Der erste Eindruck war schon mal sehr positiv und zur Jahreszeit passend steht auf S. 21 das Rezept für Kürbiscremesuppe. Hier braucht man anfangs erst etwas Muskelkraft, denn der Hokkaido-Kürbis wehrt sich immer etwas, bevor man ihn aufschneiden und „entkernen“ kann. Ist das erst einmal gelungen, ist die Zubereitung einfach und das Geschmackserlebnis einfach nur mmmmmh!

Wer gerne Linsensuppe isst und sie nur aus der „Dose“ kennt, erfährt auf S. 37 wie man sie selbst herstellen kann, was kein großer Kraftakt ist, nur ein wenig Zeitplanung ist hier gefragt, denn Linsen weicht man am besten eine Nacht vor der Zubereitung ein.

Mal ganz ehrlich, wer macht sich die Mühe und bereitet zum Grillen etc.
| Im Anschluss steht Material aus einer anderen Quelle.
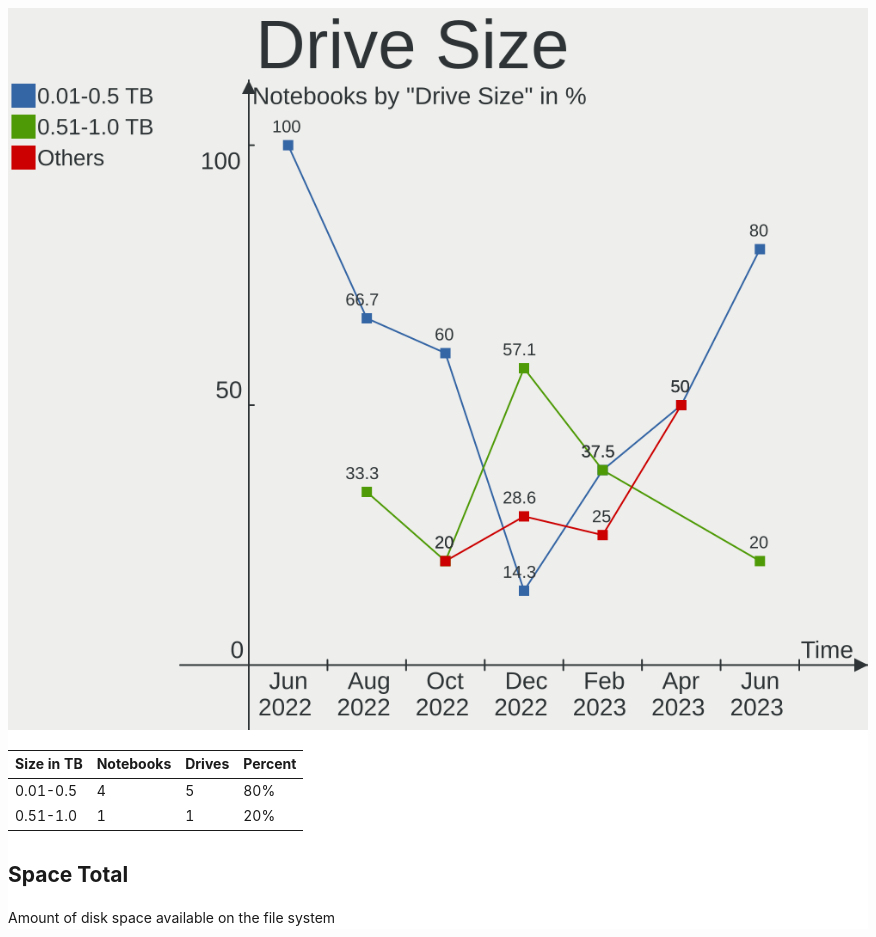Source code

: ![Drive Size](./images/line_chart/drive_size.svg)

| Size in TB | Notebooks | Drives | Percent |
|------------|-----------|--------|---------|
| 0.01-0.5   | 4         | 5      | 80%     |
| 0.51-1.0   | 1         | 1      | 20%     |

Space Total
-----------

Amount of disk space available on the file system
Krautsalat selbst zu. Die meisten die ich gefragt habe, holten den fertigen Salat aus dem Supermarkt. Aber auch hier gilt, Selbermachen ist nicht schwer, nur „durchziehen“ sollte der Salat vor dem Verzehr so ein paar Stunden. Das Rezept habe ich selbst ausprobiert und der Salat schmeckt garantiert nicht nur zum Grillen!

Seitdem ich entdeckt habe wie einfach die Zubereitung von Bulgur ist, bin ich immer an Rezeptvariationen interessiert. Im Buch auf S. 60 findet man Tabouleh, eine Beilage aus Bulgur und Gemüse etc., die uns sehr allen gut geschmeckt hat und nun öfters auf den Tisch kommt.

Besonders gut hat mir übrigens gefallen, dass es hier ein  Kapitel nur für die Zubereitung von Kartoffeln gibt. Besonders Reibekuchen mit Apfelkompott hat mich in meine Kindheit zurückversetzt, als ich bei meiner aus Ostpreußen stammende Oma das Kochen gelernt habe. Und ihr Motto war immer: Wer schon Kartoffeln richtig schälen (mit einem Messer und nicht mit einem Sparschäler) und Salzkartoffeln kochen kann, der hat schon viel gelernt…. Und so hat sie mich immer weiter ermutigt, auch mal andere Gerichte zuzubereiten, was mit ihr zusammen immer besonders viel Spaß gemacht hat….

Nun aber zurück diesem Kochbuch:

Ich bin sicher für jeden Geschmack ist hier im Buch ein Gericht vorhanden, denn nach dem Inhaltsmotto der vier Kochprofis: „Vorneweg, dazu, mittendrin und danach“ gibt es reichlich appetitlich aussehende Rezeptvorschläge, die gut nachzuarbeiten sind, so dass sich auch Kochanfänger durchaus trauen sollten, das eine oder andere mal zuzubereiten.

Fazit: Optisch sehr ansprechend, mit eine Vielzahl von Rezeptvorschlägen, die mich geschmacklich überzeugt haben, so dass ich das große Kochbuch nur empfehlen kann!